Petrobras : pas de démission malgré le scandale
La présidente du géant pétrolier brésilien affirme avoir la confiance de la présidente Dilma Roussef.
Par Anaïs Moutot
« Je reste tant que j’ai la confiance de la présidente Dilma Roussef et qu’elle décide que je dois rester ». Malgré le scandale de corruption qui secoue Petrobras depuis deux mois, la présidente de la compagnie pétrolière publique brésilienne, Graça Foster, ne quitte pas son poste pour le moment.
Précisant avoir proposé sa démission à plusieurs reprises à la présidente du Brésil Dilma Roussef, Graça Foster a assuré que plusieurs candidats « très bien préparés » étaient prêts à prendre la tête du groupe. Il y a une semaine, le procureur général du Brésil, Rodrigo Janot, avait réclamé le renouvellement de la direction, évoquant le « scénario désastreux dans la gestion de la compagnie » qui emploie 80.000 personnes. Mais le ministre brésilien de la Justice, José Eduardo Cardozo, tout en confirmant « qu’il y avait de forts indices de corruption », avait estimé qu’il n’y avait aucune raison objective pour que les actuels directeurs quittent leurs fonctions et encore moins la présidente, Graça Foster.
Le parquet a lancé la semaine dernière les premières poursuites pour corruption, blanchiment et association de malfaiteurs contre 36 personnes, pour la plupart des entrepreneurs, qui sur-facturaient des contrats à Petrobras pour reverser des pots-de-vin à certains de ses directeurs. Deux anciens directeurs de la compagnie font déjà l’objet d’une accusation formelle.
L’entreprise doit aussi faire face à des plaintes d’investisseurs à New-York, qui demandent à être dédommagés des « pertes » subies avec le récent effondrement des titres de plus de 45%. La SEC, gendarme du marché américain, a ouvert une enquête.
Ralentissement des investissements
Pour 2015, Graça Foster a admis que la compagnie contrôlée par l’Etat devra « ralentir certains de ses investissements » afin de voir si elle arrive « à passer l’année 2015 sans captations » de fonds sur le marché. Son plan d’investissement quinquennal était jusqu’ici de l’ordre de 220 milliards de dollars. La compagnie a notamment besoin d’investissements à hauteur de 82 milliards d’ici à 2018 pour exploiter ses gigantesques réserves pré-salifères en eaux très profondes.
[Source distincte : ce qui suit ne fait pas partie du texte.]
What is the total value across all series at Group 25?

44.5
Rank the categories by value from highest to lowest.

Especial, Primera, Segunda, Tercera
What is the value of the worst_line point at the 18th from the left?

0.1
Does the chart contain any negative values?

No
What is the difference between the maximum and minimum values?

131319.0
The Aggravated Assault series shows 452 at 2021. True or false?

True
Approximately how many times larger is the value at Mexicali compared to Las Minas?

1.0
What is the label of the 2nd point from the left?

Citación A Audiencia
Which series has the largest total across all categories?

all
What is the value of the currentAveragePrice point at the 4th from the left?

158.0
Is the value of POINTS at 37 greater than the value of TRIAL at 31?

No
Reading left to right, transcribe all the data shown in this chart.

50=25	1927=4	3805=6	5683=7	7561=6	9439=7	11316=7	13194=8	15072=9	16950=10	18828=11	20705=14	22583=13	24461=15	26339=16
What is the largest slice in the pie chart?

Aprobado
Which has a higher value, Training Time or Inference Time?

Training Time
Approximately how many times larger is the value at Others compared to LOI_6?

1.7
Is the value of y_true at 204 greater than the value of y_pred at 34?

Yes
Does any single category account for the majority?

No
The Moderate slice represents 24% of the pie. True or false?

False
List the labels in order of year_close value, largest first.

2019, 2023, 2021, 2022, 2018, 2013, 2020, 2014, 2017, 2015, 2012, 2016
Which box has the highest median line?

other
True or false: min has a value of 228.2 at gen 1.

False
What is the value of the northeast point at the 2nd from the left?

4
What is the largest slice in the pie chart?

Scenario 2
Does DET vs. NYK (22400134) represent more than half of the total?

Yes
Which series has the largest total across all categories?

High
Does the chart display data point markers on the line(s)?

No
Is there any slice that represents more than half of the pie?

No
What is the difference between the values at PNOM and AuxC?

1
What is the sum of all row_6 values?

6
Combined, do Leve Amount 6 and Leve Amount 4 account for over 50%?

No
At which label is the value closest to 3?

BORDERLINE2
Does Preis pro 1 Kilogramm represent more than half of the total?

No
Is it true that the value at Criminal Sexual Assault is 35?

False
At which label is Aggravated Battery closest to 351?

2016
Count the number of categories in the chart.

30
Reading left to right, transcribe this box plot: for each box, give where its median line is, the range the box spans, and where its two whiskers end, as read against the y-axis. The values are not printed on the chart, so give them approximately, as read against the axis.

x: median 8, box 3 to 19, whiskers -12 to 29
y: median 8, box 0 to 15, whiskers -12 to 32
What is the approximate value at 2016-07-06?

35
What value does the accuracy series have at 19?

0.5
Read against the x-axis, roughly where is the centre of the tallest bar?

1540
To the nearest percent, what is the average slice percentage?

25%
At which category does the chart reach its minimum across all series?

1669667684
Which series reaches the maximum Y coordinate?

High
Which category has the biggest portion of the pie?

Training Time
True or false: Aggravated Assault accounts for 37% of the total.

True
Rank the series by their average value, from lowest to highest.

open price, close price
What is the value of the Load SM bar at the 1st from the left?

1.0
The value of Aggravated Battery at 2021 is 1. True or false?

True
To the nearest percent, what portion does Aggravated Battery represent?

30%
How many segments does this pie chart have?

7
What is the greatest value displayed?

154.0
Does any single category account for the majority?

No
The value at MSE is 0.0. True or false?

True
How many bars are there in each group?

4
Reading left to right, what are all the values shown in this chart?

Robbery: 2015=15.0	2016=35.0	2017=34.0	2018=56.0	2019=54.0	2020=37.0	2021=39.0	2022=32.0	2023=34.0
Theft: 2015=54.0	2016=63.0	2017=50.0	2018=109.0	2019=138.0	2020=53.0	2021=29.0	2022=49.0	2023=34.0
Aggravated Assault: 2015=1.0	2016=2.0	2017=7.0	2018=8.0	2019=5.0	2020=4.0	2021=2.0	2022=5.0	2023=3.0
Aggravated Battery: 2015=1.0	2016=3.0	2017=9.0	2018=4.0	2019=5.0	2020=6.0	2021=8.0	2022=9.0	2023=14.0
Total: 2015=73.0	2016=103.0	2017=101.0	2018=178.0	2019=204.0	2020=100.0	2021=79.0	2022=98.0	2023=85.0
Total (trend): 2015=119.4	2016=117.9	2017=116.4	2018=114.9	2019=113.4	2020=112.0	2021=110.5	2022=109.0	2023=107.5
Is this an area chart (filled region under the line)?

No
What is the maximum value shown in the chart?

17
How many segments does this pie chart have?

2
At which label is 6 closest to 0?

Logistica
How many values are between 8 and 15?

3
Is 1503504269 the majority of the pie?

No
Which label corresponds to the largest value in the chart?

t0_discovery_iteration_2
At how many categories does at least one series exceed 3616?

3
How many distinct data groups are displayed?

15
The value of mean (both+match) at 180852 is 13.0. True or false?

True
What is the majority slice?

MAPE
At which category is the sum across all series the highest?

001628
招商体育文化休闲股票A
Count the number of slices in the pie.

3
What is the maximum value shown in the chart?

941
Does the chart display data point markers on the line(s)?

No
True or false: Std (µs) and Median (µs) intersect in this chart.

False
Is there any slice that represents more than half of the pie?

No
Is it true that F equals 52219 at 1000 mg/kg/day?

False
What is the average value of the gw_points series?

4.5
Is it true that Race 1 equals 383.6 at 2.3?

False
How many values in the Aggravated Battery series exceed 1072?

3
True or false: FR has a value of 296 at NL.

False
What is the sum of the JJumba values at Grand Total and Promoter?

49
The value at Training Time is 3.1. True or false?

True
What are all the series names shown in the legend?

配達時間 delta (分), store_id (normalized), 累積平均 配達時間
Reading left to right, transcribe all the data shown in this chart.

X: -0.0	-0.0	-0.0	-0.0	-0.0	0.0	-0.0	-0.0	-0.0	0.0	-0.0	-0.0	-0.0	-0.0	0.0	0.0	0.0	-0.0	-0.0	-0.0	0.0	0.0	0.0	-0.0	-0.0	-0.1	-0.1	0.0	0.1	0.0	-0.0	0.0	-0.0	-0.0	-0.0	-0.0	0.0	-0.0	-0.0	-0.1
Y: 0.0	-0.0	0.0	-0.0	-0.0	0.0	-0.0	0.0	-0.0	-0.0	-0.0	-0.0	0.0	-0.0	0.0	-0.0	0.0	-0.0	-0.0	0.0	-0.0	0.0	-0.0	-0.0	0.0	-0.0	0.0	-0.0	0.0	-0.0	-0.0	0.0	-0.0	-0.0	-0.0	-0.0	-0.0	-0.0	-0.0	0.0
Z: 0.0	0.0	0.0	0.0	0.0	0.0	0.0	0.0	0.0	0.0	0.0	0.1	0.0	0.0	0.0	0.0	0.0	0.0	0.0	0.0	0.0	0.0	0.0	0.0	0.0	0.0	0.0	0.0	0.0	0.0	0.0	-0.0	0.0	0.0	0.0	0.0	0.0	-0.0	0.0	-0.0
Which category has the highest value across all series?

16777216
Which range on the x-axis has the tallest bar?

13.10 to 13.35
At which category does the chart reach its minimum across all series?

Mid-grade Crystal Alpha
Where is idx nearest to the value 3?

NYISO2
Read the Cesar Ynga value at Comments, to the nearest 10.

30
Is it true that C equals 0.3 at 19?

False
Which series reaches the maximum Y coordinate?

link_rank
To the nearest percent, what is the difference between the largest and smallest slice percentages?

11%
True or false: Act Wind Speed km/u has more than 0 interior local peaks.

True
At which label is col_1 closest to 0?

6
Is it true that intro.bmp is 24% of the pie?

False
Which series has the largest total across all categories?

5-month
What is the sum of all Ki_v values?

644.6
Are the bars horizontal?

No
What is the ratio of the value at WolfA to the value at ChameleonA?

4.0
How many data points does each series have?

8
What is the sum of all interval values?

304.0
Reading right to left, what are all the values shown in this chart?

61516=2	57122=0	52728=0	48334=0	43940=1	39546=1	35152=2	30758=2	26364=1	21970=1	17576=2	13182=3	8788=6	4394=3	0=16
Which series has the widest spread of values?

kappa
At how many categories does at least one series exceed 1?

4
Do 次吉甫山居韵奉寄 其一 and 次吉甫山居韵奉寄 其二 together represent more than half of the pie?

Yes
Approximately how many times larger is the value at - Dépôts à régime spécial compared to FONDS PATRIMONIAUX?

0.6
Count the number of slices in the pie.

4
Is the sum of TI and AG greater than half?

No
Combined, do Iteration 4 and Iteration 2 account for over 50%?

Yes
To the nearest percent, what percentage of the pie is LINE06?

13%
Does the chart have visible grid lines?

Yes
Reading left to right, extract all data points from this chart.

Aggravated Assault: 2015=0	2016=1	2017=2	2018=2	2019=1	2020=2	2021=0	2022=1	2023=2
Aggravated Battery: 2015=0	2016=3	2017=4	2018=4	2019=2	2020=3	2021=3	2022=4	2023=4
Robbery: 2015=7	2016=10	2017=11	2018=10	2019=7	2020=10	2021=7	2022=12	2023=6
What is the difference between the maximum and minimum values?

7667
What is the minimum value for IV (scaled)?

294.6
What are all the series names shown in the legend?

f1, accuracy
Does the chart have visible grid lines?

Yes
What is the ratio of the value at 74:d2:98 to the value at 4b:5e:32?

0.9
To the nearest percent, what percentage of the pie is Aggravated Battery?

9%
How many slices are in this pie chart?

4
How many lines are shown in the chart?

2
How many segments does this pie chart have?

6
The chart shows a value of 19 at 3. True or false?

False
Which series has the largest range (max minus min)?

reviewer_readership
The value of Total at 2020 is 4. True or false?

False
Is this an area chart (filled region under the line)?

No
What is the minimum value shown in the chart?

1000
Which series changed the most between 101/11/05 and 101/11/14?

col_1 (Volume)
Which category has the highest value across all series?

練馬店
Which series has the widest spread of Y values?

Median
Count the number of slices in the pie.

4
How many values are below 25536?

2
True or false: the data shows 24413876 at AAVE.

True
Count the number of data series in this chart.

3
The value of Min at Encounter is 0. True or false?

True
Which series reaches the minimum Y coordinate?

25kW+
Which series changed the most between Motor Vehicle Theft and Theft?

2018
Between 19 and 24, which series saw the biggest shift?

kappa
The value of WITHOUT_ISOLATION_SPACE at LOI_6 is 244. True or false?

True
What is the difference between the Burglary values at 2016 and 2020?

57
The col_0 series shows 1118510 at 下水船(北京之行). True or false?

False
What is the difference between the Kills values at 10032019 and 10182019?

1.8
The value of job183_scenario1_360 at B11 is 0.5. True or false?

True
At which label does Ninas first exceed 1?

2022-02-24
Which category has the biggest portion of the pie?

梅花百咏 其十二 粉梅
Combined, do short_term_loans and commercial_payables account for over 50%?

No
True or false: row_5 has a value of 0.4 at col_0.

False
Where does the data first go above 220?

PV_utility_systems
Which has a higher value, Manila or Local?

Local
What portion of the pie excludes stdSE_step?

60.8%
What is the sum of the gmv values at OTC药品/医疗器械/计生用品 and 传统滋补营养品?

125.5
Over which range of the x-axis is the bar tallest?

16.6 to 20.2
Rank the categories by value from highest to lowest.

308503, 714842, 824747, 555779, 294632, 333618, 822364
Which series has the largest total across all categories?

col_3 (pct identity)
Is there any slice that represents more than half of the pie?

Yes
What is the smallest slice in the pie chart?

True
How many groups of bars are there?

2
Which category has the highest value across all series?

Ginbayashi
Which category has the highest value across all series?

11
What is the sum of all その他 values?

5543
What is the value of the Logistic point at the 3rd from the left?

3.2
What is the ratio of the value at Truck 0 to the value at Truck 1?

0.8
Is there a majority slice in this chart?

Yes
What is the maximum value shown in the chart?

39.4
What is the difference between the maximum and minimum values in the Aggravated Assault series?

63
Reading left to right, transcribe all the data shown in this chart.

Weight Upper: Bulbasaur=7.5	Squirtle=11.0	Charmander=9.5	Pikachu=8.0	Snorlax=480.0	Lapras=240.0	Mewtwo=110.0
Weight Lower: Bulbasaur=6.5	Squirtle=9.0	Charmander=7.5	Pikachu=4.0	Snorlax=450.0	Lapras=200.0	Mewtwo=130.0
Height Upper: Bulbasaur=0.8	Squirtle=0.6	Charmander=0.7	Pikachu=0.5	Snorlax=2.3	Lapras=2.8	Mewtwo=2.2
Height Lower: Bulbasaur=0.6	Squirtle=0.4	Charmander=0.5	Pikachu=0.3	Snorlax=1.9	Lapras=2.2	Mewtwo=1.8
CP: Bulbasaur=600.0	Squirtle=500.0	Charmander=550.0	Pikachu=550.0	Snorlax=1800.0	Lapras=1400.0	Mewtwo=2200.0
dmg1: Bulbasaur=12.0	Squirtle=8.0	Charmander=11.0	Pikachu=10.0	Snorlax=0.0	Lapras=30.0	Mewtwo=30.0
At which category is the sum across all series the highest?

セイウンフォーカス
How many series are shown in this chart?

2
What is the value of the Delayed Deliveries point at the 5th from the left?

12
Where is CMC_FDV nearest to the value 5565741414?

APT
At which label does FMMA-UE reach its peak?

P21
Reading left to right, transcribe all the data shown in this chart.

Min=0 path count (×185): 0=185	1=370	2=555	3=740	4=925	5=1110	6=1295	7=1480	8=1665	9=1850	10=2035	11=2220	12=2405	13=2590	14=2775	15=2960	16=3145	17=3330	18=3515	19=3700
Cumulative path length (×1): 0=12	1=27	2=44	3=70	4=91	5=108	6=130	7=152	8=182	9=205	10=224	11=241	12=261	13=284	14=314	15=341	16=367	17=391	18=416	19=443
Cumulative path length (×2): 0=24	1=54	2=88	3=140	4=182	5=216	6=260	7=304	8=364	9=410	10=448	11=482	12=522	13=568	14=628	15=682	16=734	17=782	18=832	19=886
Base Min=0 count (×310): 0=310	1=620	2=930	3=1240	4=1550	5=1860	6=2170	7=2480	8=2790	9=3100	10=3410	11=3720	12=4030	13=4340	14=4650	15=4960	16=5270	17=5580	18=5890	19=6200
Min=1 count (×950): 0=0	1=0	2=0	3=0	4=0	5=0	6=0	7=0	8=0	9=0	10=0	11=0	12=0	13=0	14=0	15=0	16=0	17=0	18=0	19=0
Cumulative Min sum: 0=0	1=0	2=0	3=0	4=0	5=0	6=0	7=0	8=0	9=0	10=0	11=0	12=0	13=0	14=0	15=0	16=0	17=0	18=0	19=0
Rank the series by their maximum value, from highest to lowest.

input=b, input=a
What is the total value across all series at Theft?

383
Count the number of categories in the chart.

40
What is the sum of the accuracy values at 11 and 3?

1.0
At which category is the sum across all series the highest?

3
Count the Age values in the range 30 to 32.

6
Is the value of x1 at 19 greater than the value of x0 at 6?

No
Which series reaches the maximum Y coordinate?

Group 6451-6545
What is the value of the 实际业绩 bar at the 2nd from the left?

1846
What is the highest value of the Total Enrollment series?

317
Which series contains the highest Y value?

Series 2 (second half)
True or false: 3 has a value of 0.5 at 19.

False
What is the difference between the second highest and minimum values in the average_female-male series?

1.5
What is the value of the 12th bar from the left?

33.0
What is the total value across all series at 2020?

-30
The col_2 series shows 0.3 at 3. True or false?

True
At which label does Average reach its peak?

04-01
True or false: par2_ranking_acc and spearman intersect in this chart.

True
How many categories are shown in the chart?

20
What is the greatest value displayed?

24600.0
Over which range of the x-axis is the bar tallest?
L’effort pourrait désormais être davantage porté sur la production (qui atteint actuellement 2,1 millions de barils par jour) que sur l’exploration.
Lundi, l’entreprise a repoussé une deuxième fois la diffusion de ses résultats du troisième trimestre et fixé une nouvelle date limite au 31 janvier 2015. Elle assure que ce nouvel ajournement lui permettra de les publier sans risque de voir ses créanciers réclamer un remboursement anticipé de la dette. Après avoir engagé un programme d’expansion ambitieux au cours des dernières années, Petrobras est devenue l’entreprise la plus endettée au monde (120,6 milliards de dollars, un montant qui a tendance à augmenter avec l’appréciation de la monnaie américaine sur le marché des changes).
Près de 4 milliards de dollars blanchis en dix ans
Le scandale de corruption présumée qui secoue Petrobras a éclaté peu avant l’élection présidentielle qui a vu Dilma Roussef être réélue de justesse. L’opération policière « Lava Jato » (Lavage rapide) a mis en évidence un vaste réseau qui aurait blanchi près de 4 milliards de dollars en dix ans.
Jusqu’à présent, l’implication de Dilma Rousseff n’a pas été prouvée, mais cette dernière présidait le conseil d’administration de Petrobras alors qu’elle était ministre de l’Energie sous la présidence de Luiz da Silva. Des hommes politiques de trois partis, dont le Parti des Travailleurs (PT) au pouvoir depuis 12 ans, sont également impliqués dans le scandale, même si aucun d’entre eux n’a encore été inquiété.